Kecamatan Patimpeng, Kabupaten Bone, Provinsi Sulawesi Selatan
Desa Lamoncong terletak di Kecamatan Bontocani, Kabupaten Bone, Provinsi Sulawesi Selatan. Lokasinya berada di daerah hulu, yang merupakan bagian dari sublanskap DAS Walanae.

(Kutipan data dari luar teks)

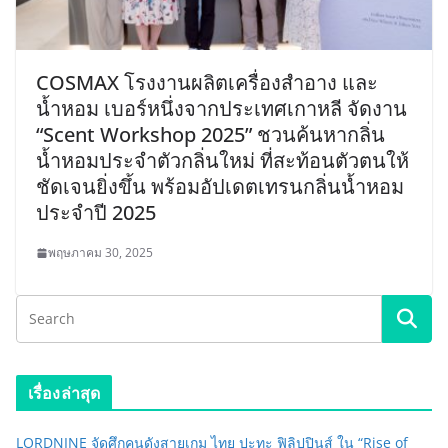
COSMAX โรงงานผลิตเครื่องสำอาง และ
น้ำหอม เบอร์หนึ่งจากประเทศเกาหลี จัดงาน
“Scent Workshop 2025” ชวนค้นหากลิ่น
น้ำหอมประจำตัวกลิ่นใหม่ ที่สะท้อนตัวตนให้
ชัดเจนยิ่งขึ้น พร้อมอัปเดตเทรนกลิ่นน้ำหอม
ประจำปี 2025
พฤษภาคม 30, 2025
เรื่องล่าสุด
LORDNINE จัดศึกคนดังสายเกม ไทย ปะทะ ฟิลิปปินส์ ใน “Rise of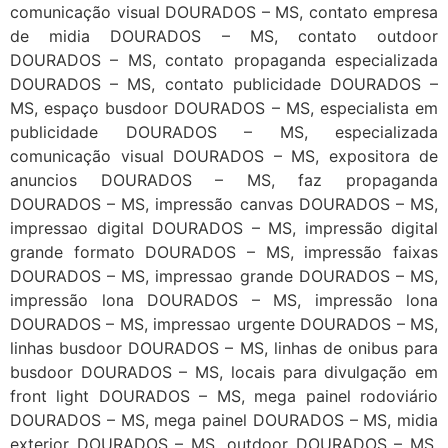
comunicação visual DOURADOS – MS, contato empresa
de midia DOURADOS – MS, contato outdoor
DOURADOS – MS, contato propaganda especializada
DOURADOS – MS, contato publicidade DOURADOS –
MS, espaço busdoor DOURADOS – MS, especialista em
publicidade DOURADOS – MS, especializada
comunicação visual DOURADOS – MS, expositora de
anuncios DOURADOS – MS, faz propaganda
DOURADOS – MS, impressão canvas DOURADOS – MS,
impressao digital DOURADOS – MS, impressão digital
grande formato DOURADOS – MS, impressão faixas
DOURADOS – MS, impressao grande DOURADOS – MS,
impressão lona DOURADOS – MS, impressão lona
DOURADOS – MS, impressao urgente DOURADOS – MS,
linhas busdoor DOURADOS – MS, linhas de onibus para
busdoor DOURADOS – MS, locais para divulgação em
front light DOURADOS – MS, mega painel rodoviário
DOURADOS – MS, mega painel DOURADOS – MS, midia
exterior DOURADOS – MS, outdoor DOURADOS – MS,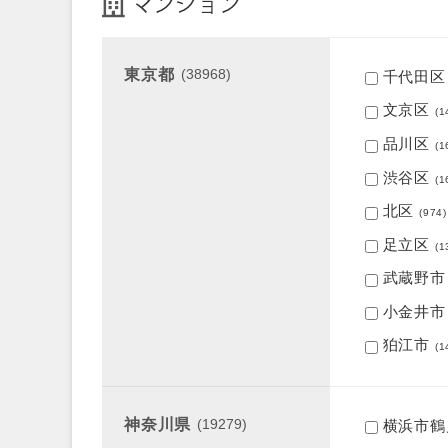
マンション
東京都
(38968)
千代田区
文京区
(1
品川区
(1
渋谷区
(1
北区
(974)
足立区
(1
武蔵野市
小金井市
狛江市
(1
神奈川県
(19279)
横浜市鶴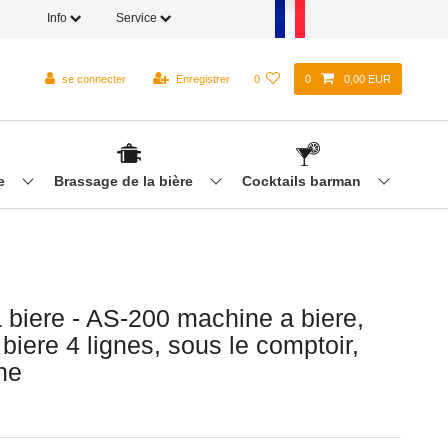
Info
Service
se connecter
Enregistrer
0
0
0,00 EUR
re
Brassage de la bière
Cocktails barman
 biere - AS-200 machine a biere,
iere 4 lignes, sous le comptoir,
ne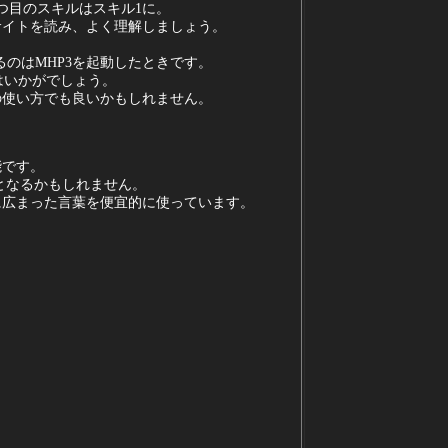
つ目のスキルはスキル1に。
サイトを読み、よく理解しましょう。
のはMHP3を起動したときです。
はいかがでしょう。
の使い方でも良いかもしれません。
能です。
となるかもしれません。
に広まった言葉を便宜的に使っています。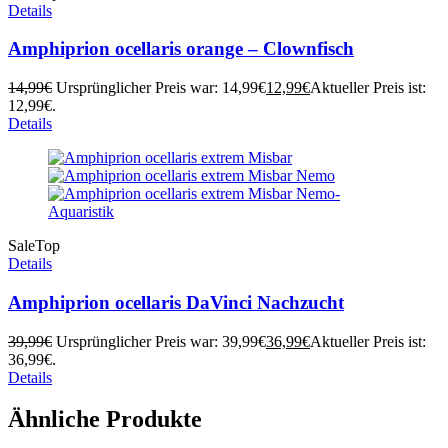
Details
Amphiprion ocellaris orange – Clownfisch
14,99
€
Ursprünglicher Preis war: 14,99€
12,99
€
Aktueller Preis ist:
12,99€.
Details
Sale
Top
Details
Amphiprion ocellaris DaVinci Nachzucht
39,99
€
Ursprünglicher Preis war: 39,99€
36,99
€
Aktueller Preis ist:
36,99€.
Details
Ähnliche Produkte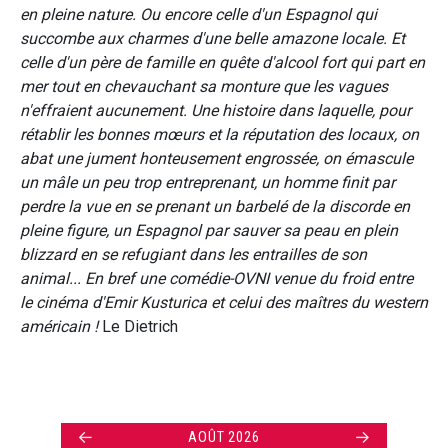
en pleine nature. Ou encore celle d'un Espagnol qui
succombe aux charmes d'une belle amazone locale. Et
celle d'un père de famille en quête d'alcool fort qui part en
mer tout en chevauchant sa monture que les vagues
n'effraient aucunement. Une histoire dans laquelle, pour
rétablir les bonnes mœurs et la réputation des locaux, on
abat une jument honteusement engrossée, on émascule
un mâle un peu trop entreprenant, un homme finit par
perdre la vue en se prenant un barbelé de la discorde en
pleine figure, un Espagnol par sauver sa peau en plein
blizzard en se refugiant dans les entrailles de son
animal... En bref une comédie-OVNI venue du froid entre
le cinéma d'Emir Kusturica et celui des maîtres du western
américain !
Le Dietrich
←
→
AOÛT 2026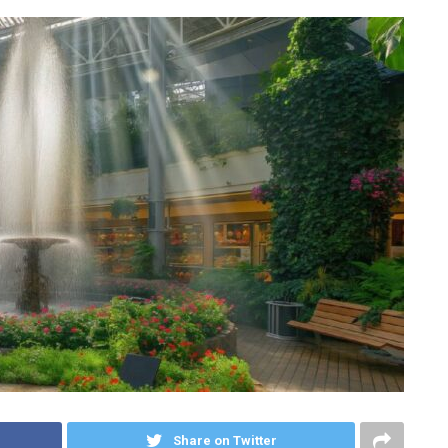
Share on Twitter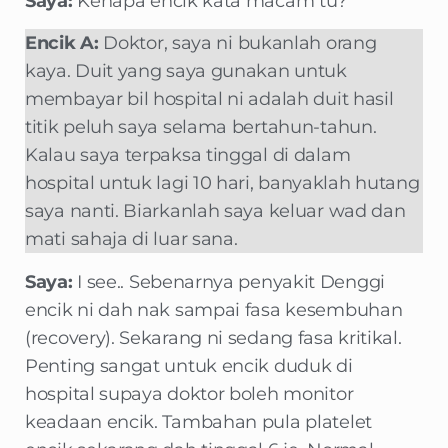
Saya:
Kenapa encik kata macam tu?
Encik A:
Doktor, saya ni bukanlah orang
kaya. Duit yang saya gunakan untuk
membayar bil hospital ni adalah duit hasil
titik peluh saya selama bertahun-tahun.
Kalau saya terpaksa tinggal di dalam
hospital untuk lagi 10 hari, banyaklah hutang
saya nanti. Biarkanlah saya keluar wad dan
mati sahaja di luar sana.
Saya:
I see.. Sebenarnya penyakit Denggi
encik ni dah nak sampai fasa kesembuhan
(recovery). Sekarang ni sedang fasa kritikal.
Penting sangat untuk encik duduk di
hospital supaya doktor boleh monitor
keadaan encik. Tambahan pula platelet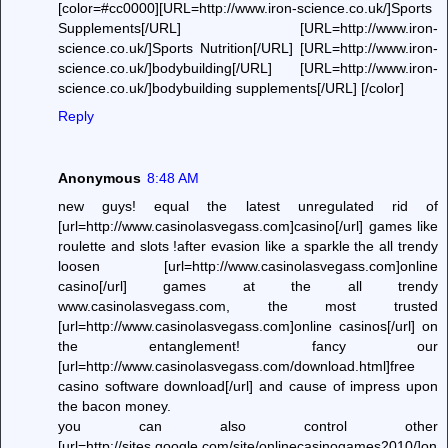
[color=#cc0000][URL=http://www.iron-science.co.uk/]Sports
Supplements[/URL] [URL=http://www.iron-
science.co.uk/]Sports Nutrition[/URL] [URL=http://www.iron-
science.co.uk/]bodybuilding[/URL] [URL=http://www.iron-
science.co.uk/]bodybuilding supplements[/URL] [/color]
Reply
Anonymous
8:48 AM
new guys! equal the latest unregulated rid of
[url=http://www.casinolasvegass.com]casino[/url] games like
roulette and slots !after evasion like a sparkle the all trendy
loosen [url=http://www.casinolasvegass.com]online
casino[/url] games at the all trendy
www.casinolasvegass.com, the most trusted
[url=http://www.casinolasvegass.com]online casinos[/url] on
the entanglement! fancy our
[url=http://www.casinolasvegass.com/download.html]free
casino software download[/url] and cause of impress upon
the bacon money.
you can also control other
[url=http://sites.google.com/site/onlinecasinogames2010/]on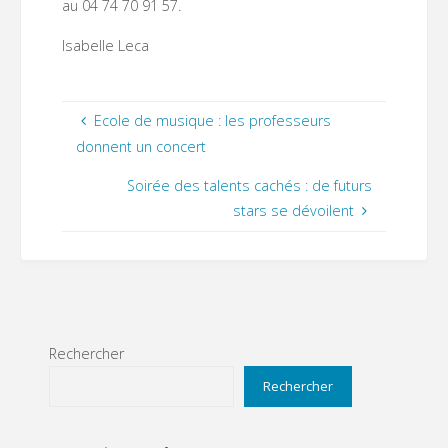
au 04 74 70 91 57.
Isabelle Leca
Ecole de musique : les professeurs
donnent un concert
Soirée des talents cachés : de futurs
stars se dévoilent
Rechercher
Rechercher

Desa ini merupakan salah satu dari 12 desa yang disurvei dalam penelitian tersebut, dengan fokus pada kondisi dan karakteristik penghidupan masyarakat di daerah hulu.
Lanskap di Desa Lamoncong memiliki beberapa karakteristik penting. Meskipun tidak disebutkan secara spesifik memiliki sungai berdekatan, desa ini berada di daerah hulu yang biasanya memiliki lanskap bergunung-gunung dan mungkin memiliki sumber air alami seperti sungai atau hulu sungai. Lanskap ini juga memiliki potensi sumber daya alam yang beragam, termasuk lahan pertanian yang cocok untuk tanaman seperti jagung dan kacang tanah.

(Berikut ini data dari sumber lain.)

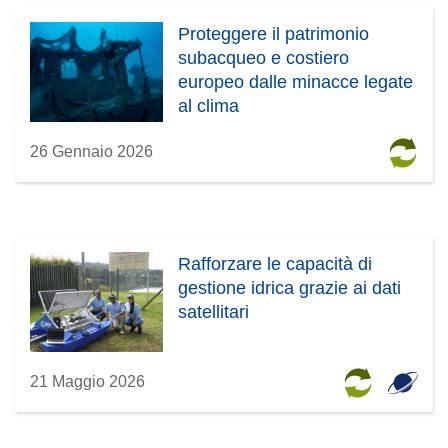
Proteggere il patrimonio
subacqueo e costiero
europeo dalle minacce legate
al clima
26 Gennaio 2026
Rafforzare le capacità di
gestione idrica grazie ai dati
satellitari
21 Maggio 2026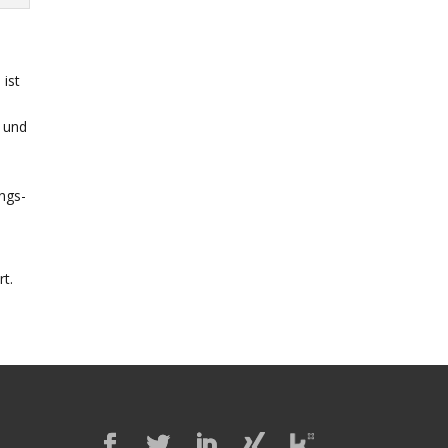
ist
g und
ngs-
t.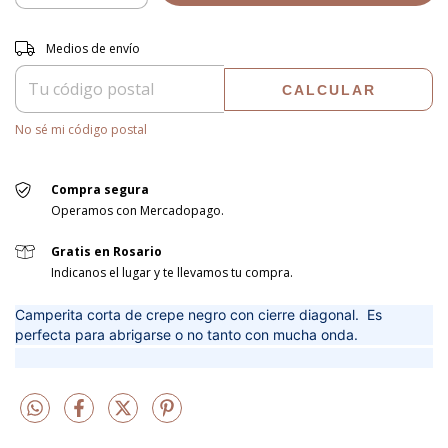
Entregas para el CP:
CAMBIAR CP
Medios de envío
CALCULAR
No sé mi código postal
Compra segura
Operamos con Mercadopago.
Gratis en Rosario
Indicanos el lugar y te llevamos tu compra.
Camperita corta de crepe negro con cierre diagonal. Es
perfecta para abrigarse o no tanto con mucha onda.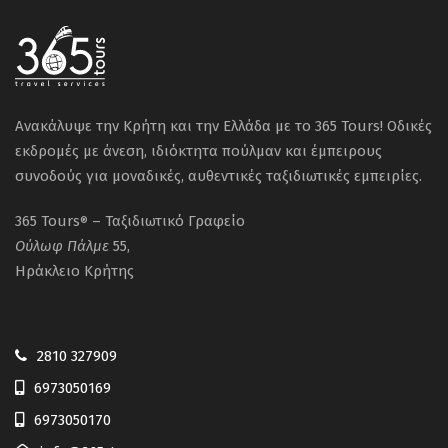
Ανακάλυψε την Κρήτη και την Ελλάδα με το 365 Tours! Οδικές
εκδρομές με άνεση, ιδιόκτητα πούλμαν και έμπειρους
συνοδούς για μοναδικές, αυθεντικές ταξιδιωτικές εμπειρίες.
365 Tours
– Ταξιδιωτικό Γραφείο
®
Ούλωφ
Πάλμε
55,
Ηράκλειο Κρήτης
2810 327909
6973050169
6973050170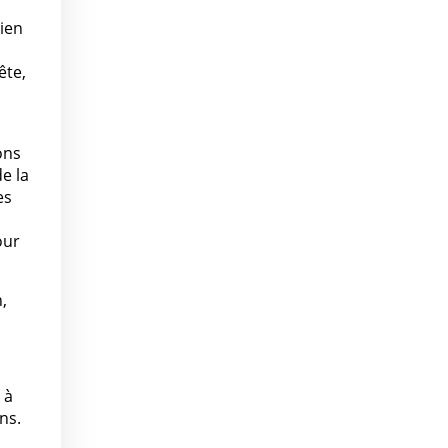
dien
ête,
ons
e la
es
our
,
 à
ns.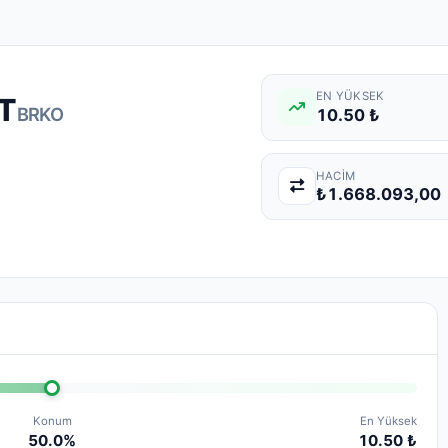
EN YÜKSEK
T
BRKO
10.50 ₺
HACIM
₺1.668.093,00
Konum
En Yüksek
50.0%
10.50 ₺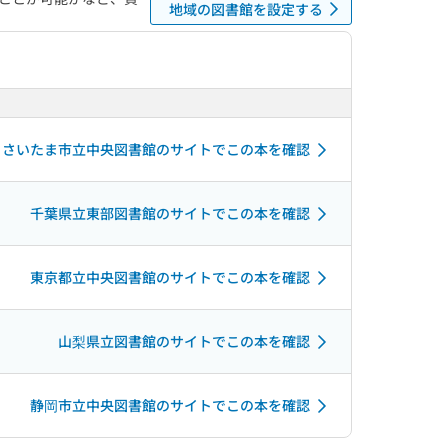
地域の図書館を設定する
さいたま市立中央図書館のサイトでこの本を確認
千葉県立東部図書館のサイトでこの本を確認
東京都立中央図書館のサイトでこの本を確認
山梨県立図書館のサイトでこの本を確認
静岡市立中央図書館のサイトでこの本を確認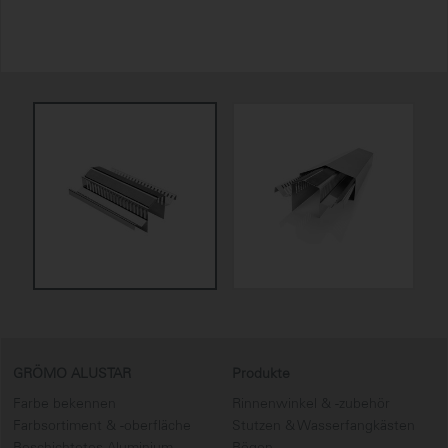
GRÖMO ALUSTAR
Produkte
Farbe bekennen
Rinnenwinkel & -zubehör
Farbsortiment & -oberfläche
Stutzen & Wasserfangkästen
Beschichtetes Aluminium
Bögen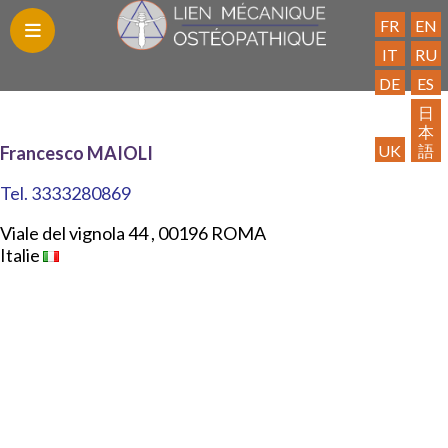
FR
EN
IT
RU
DE
ES
Blog
Découvrez
Les
Trouvez
Publications
Contact
Adhésion
Espace
Liens
日
本
le
Formations
un
Adhérent
utiles
UK
語
Francesco MAIOLI
LMO
praticien
Tel.
3333280869
Viale del vignola 44 , 00196 ROMA
Italie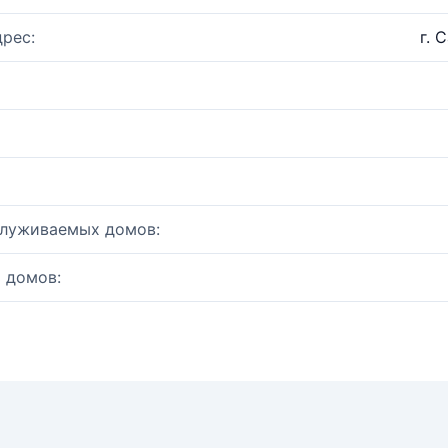
рес:
г. 
служиваемых домов:
 домов:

Mata pencaharian utama masyarakat Desa Lamoncong adalah pertanian. Mereka melakukan sistem usaha tani tumpang sari jagung dan kacang tanah. Sistem ini menunjukkan bahwa masyarakat Desa Lamoncong memiliki strategi yang efektif dalam mengelola lahan dan sumber daya alam untuk meningkatkan produksi pangan. Adanya kelompok tani yang aktif di Desa Lamoncong sangat penting dalam mengakses bantuan sarana produksi seperti pupuk dan bibit. Kelompok tani ini juga berperan dalam meningkatkan partisipasi masyarakat dalam kegiatan pertanian.
Tingkat lima modal penghidupan di Desa Lamoncong relatif baik dengan total nilai 3,01. Modal sumber daya alam memiliki nilai tertinggi, sedangkan modal sosial memiliki nilai rendah. Hal ini menunjukkan bahwa masyarakat Desa Lamoncong memiliki akses yang baik terhadap sumber daya alam, tetapi masih perlu peningkatan dalam aspek sosial.
Desa Lamoncong telah merasakan dampak perubahan iklim yang signifikan. Mereka harus menghadapi kekeringan panjang yang mempengaruhi produksi pertanian. Selain itu, mereka juga menghadapi banjir dan hujan terus menerus yang dapat merusak lahan pertanian dan infrastruktur desa. Perubahan iklim juga mempengaruhi penentuan musim tanam, sehingga masyarakat harus beradaptasi dengan cara penentuan musim tanam yang lebih fleksibel.